GOVERNING LAW AND DISPUTE RESOLUTION

These Terms shall be governed by and construed in accordance with the laws of ___________. If any disputes or differences arise between the Parties as to the interpretation or the performance of these Terms, the same shall be referred to arbitration before a sole arbitrator appointed mutually by the Parties as per Arbitration Rules. The arbitration shall be conducted in the English and any awards shall be reasoned. The venue of arbitration shall be _____________. Such arbitral award shall be considered as final and binding by the Parties.

GENERAL

These Terms supersedes all prior discussions and writings with respect to the subject matter hereof and constitutes the entire agreement between the Parties with respect to the subject matter hereof. No waiver or modification of these Terms shall be binding upon either Party unless made in writing and signed by a duly authorized representative of each Party.

The Parties understand and agree that no failure or delay by either Party in exercising any right, power or privilege under these Terms shall operate as a waiver thereof, nor shall any single or partial exercise thereof preclude any other or further exercise thereof or the exercise of any right, power or privilege hereunder.

The Parties acknowledges and agrees that monetary damages would not be a sufficient remedy for any breach of the provisions of these Terms and that the Parties shall in such a case be entitled to seek specific performance of these Terms or any other injunctive relief as a remedy in equity for any such breach of these Terms. Any remedy claimed by the Parties pursuant to the provisions of these Terms shall not be deemed to be exclusive or all inclusive and shall be in addition to any and all other remedies which may be available to the Parties in law or equity.

Any notice or other formal communication to be given under these Terms shall be in writing and signed by or on behalf of the Party giving it. It shall be sent over email to the respective email addresses shared by each Party with the other Party for this purpose and marked for the attention of the undersigned.
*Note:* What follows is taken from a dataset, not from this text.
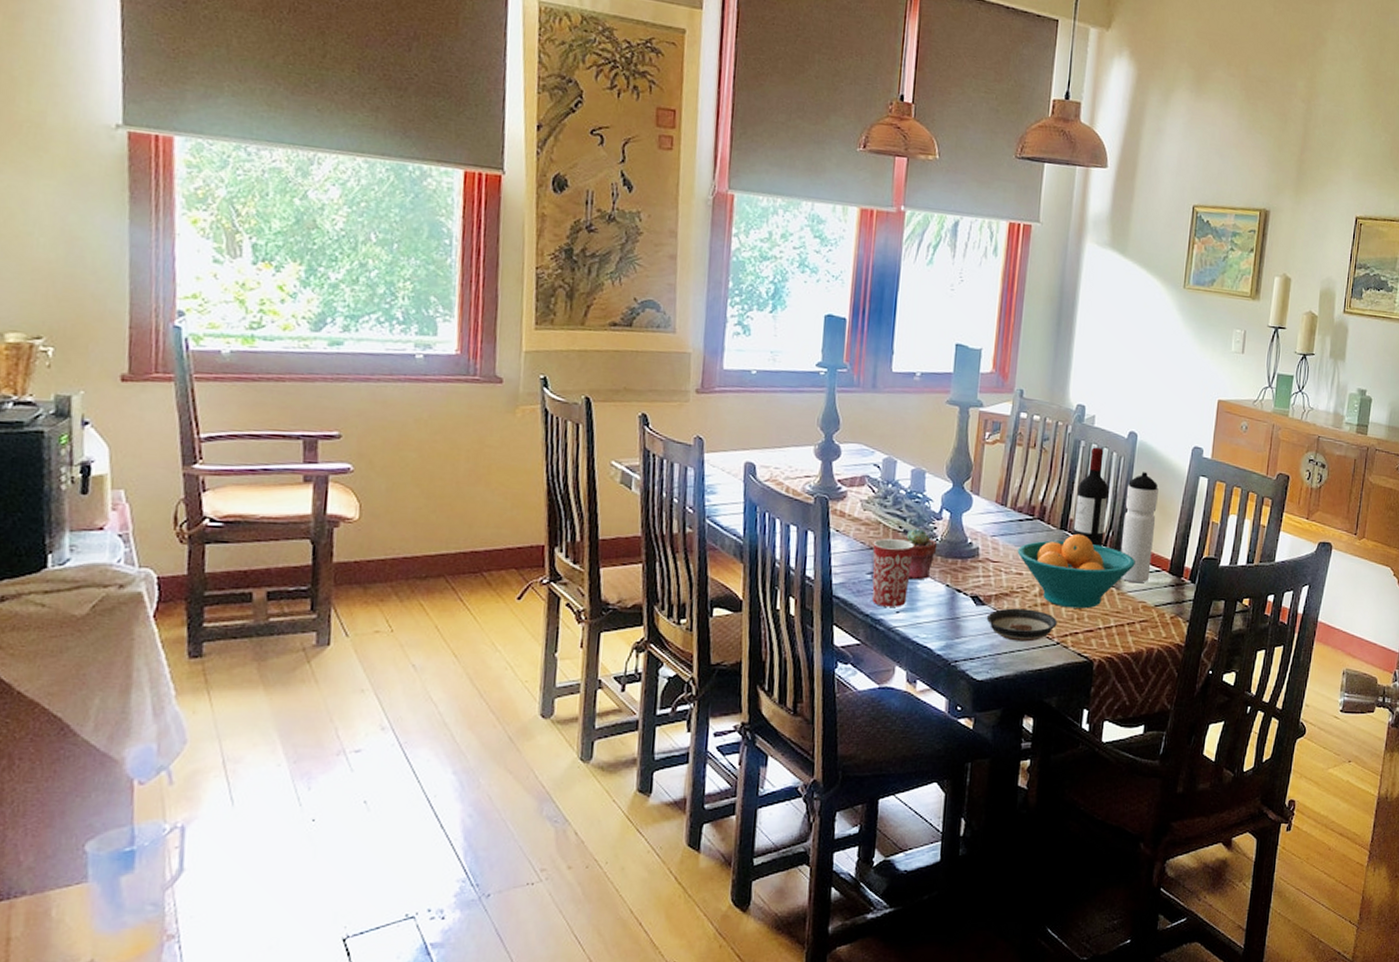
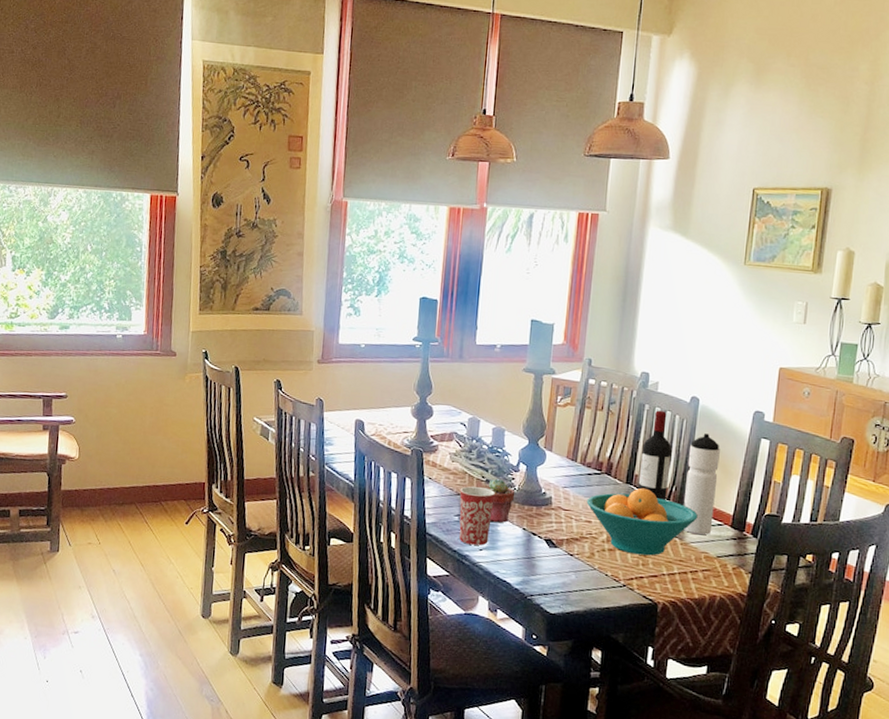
saucer: present [986,608,1057,642] -> none [558,551,624,583]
If any provision of these Terms is held invalid, void, or unenforceable under any applicable statute or rule of law, it shall to that extent be deemed omitted, and the balance of these Terms shall be enforceable in accordance with its terms.
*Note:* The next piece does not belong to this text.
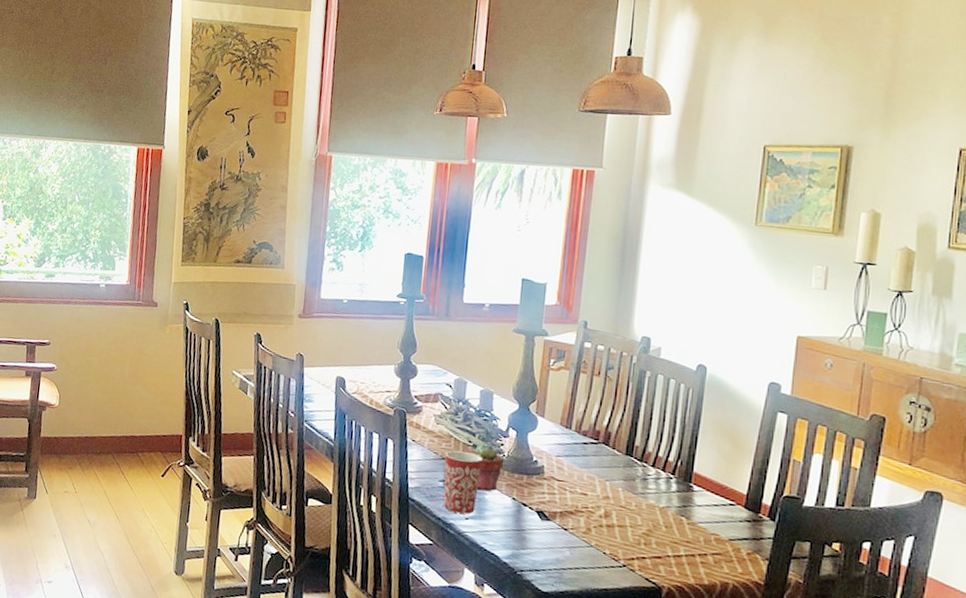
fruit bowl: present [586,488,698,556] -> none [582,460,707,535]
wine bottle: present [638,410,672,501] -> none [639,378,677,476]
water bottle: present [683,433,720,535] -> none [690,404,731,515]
The contents of these Terms and any information passed on by the Parties is highly confidential in nature and that the Parties hereby agrees and undertakes to maintain confidentiality of such information and user/Customer data disclosed, generated or made available to Parties under these Terms. The said information shall not be used by the Parties or its agents, servants, representatives or any other person acting through or claiming through the Parties for any purpose other than for the performance of its obligations under these Terms. The Parties agrees that the unauthorized disclosure or unwarranted use of such information would cause irreparable harm and significant injury to the Parties, the degree of which may be difficult to ascertain. Accordingly, the Parties agrees that the Parties shall at all times have the right to obtain an immediate injunction from any court of law against a breach of these Terms by the Parties and/or unauthorized and unwarranted disclosure of the Confidential Information. Notwithstanding anything else contained in these Terms, the Parties shall also have the right to pursue any other rights or remedies available at law or equity for such a breach.

Nothing in these Terms shall be construed as creating a relationship of partnership, joint venture, agency or employment between the Parties. Merchant shall not be responsible for the acts or omissions of the Company and that the Company shall not represent Merchant, neither has, any power or authority to speak for, represent, bind or assume any obligation on behalf of Merchant.